High-level personas are easiest to remain loyal to: High-level personas score an average ACC_atom of 0.95, mid-level scores only 0.27, and low-level scores 0.62.
Social Desirability Bias: Models show the lowest fidelity towards socially undesirable personalities (e.g., "closed-mindedness" or "carelessness"), presumably due to RLHF training alignment preferences.
Tuned models systematically outperform base models: Instruction-tuned + RLHF models obtain significant improvements across all three metrics.

Highlights & Insights¶

Innovative Atomic-Level Evaluation Paradigm: The FActScore-style fine-grained verification is transferred to persona fidelity evaluation for the first time, characterizing alignment accuracy, internal consistency, and cross-generation consistency through three complementary metrics.
Discovery of Social Desirability Bias: Reveals that RLHF training implicitly biases models towards socially favorable personas, resulting in systematic fidelity degradation for less favorable personas.
Clever Application of Earth Mover's Distance: Uses distribution distance instead of traditional standard deviation to measure test-retest consistency, capturing distributional shifts missed by traditional metrics.
Rigorous Human Validation: Human evaluation on 250 sentence pairs confirms the reliability of the automatic scoring (Kendall's tau between 0.67 and 0.76).

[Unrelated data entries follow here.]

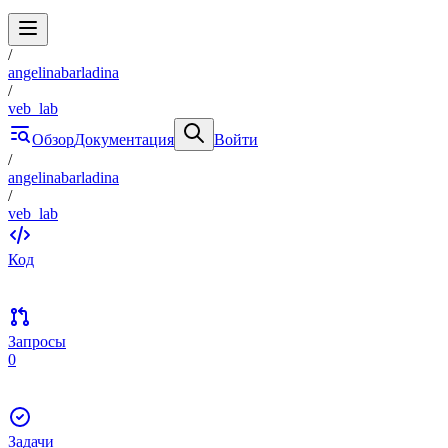
/
angelinabarladina
/
veb_lab
Обзор
Документация
Войти
/
angelinabarladina
/
veb_lab
Код
Запросы
0
Задачи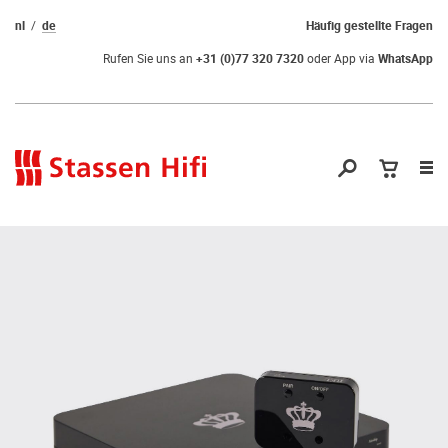
nl
de
Häufig gestellte Fragen
Rufen Sie uns an
+31 (0)77 320 7320
oder App via
WhatsApp
Nav
öf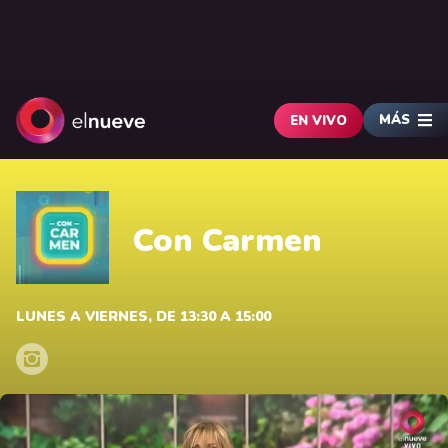
MÁS
EN VIVO
Con Carmen
LUNES A VIERNES, DE 13:30 A 15:00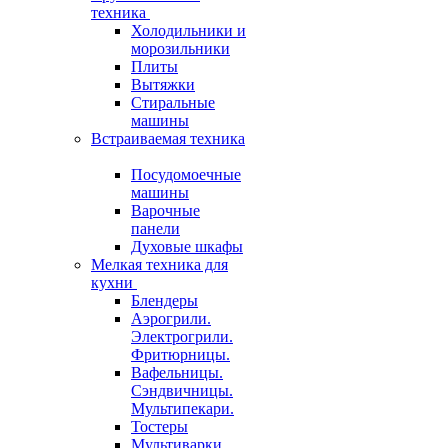
техника
Холодильники и
морозильники
Плиты
Вытяжки
Стиральные
машины
Встраиваемая техника
Посудомоечные
машины
Варочные
панели
Духовые шкафы
Мелкая техника для
кухни
Блендеры
Аэрогрили.
Электрогрили.
Фритюрницы.
Вафельницы.
Сэндвичницы.
Мультипекари.
Тостеры
Мультиварки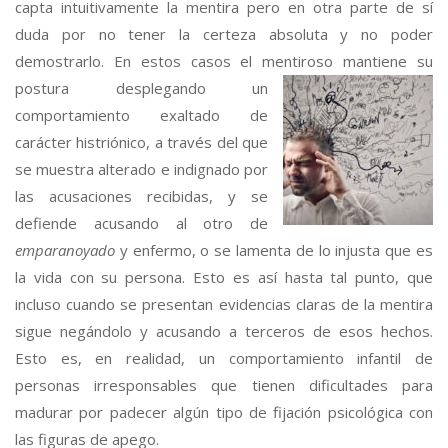
capta intuitivamente la mentira pero en otra parte de sí
duda por no tener la certeza absoluta y no poder
demostrarlo. En estos casos el mentiroso mantiene su
postura desplegando un
comportamiento exaltado de
carácter histriónico, a través del que
se muestra alterado e indignado por
las acusaciones recibidas, y se
defiende acusando al otro de
emparanoyado
y enfermo, o se lamenta de lo injusta que es
la vida con su persona. Esto es así hasta tal punto, que
incluso cuando se presentan evidencias claras de la mentira
sigue negándolo y acusando a terceros de esos hechos.
Esto es, en realidad, un comportamiento infantil de
personas irresponsables que tienen dificultades para
madurar por padecer algún tipo de fijación psicológica con
las figuras de apego.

Limitations & Future Work¶

Limited to Personality Domain: Only validated on the Big Five personality dimensions, leaving other dimensions like social values and political stances unexplored.
Dependence on GPT-4o for Scoring: The accuracy of the automated evaluation is inherently limited by the bias of the grading model itself.
Sentence-level Granularity May Lack Precision: Intra-sentence inconsistencies (such as self-contradictions within a single sentence) cannot be captured by the current framework.
No Mitigation Method Proposed: It only serves as an evaluation framework, leaving concrete strategies to alleviate OOC behaviors unaddressed.
Limited Generation Length: Each generation in the experiments is only 100-300 words. Whether persona drift becomes worse in longer texts remains uninvestigated.

Persona Assignment to LLMs: Zhang et al. (2018) on conversational personas, Safdari et al. (2023) on personality measurements, and Park et al. (2023) on role-playing.
Persona Fidelity Evaluation: Response-level ACC/RC by Wang et al. (2024), and prompt format sensitivity analysis by Shu et al. (2024).
Open-ended Generation Evaluation: Atomic factual verification derived from FActScore (Min et al., 2023).
Long-text Consistency: Research on the decay of Transformer long-text coherence by Sun et al. (2021) and Krishna et al. (2022).

Rating¶

Dimension	Rating (1-5)	Description
Novelty	4	Atomic-level persona evaluation is an innovative angle, and the discovery of social desirability bias is insightful.
Technical Depth	3	The methodology is straightforward (sentence splitting + grading + statistics), but the metric design is solid.
Experimental Thoroughness	5	Scaled across 12 models \(\times\) 15 personas \(\times\) 3 tasks \(\times\) 30 runs, complemented by rigorous human validation.
Writing Quality	4	The paper is clearly structured, with intuitive case studies and thorough quantitative analysis.
Value	4	Establishes a new standard for LLM persona fidelity evaluation, and the findings can guide future alignment studies.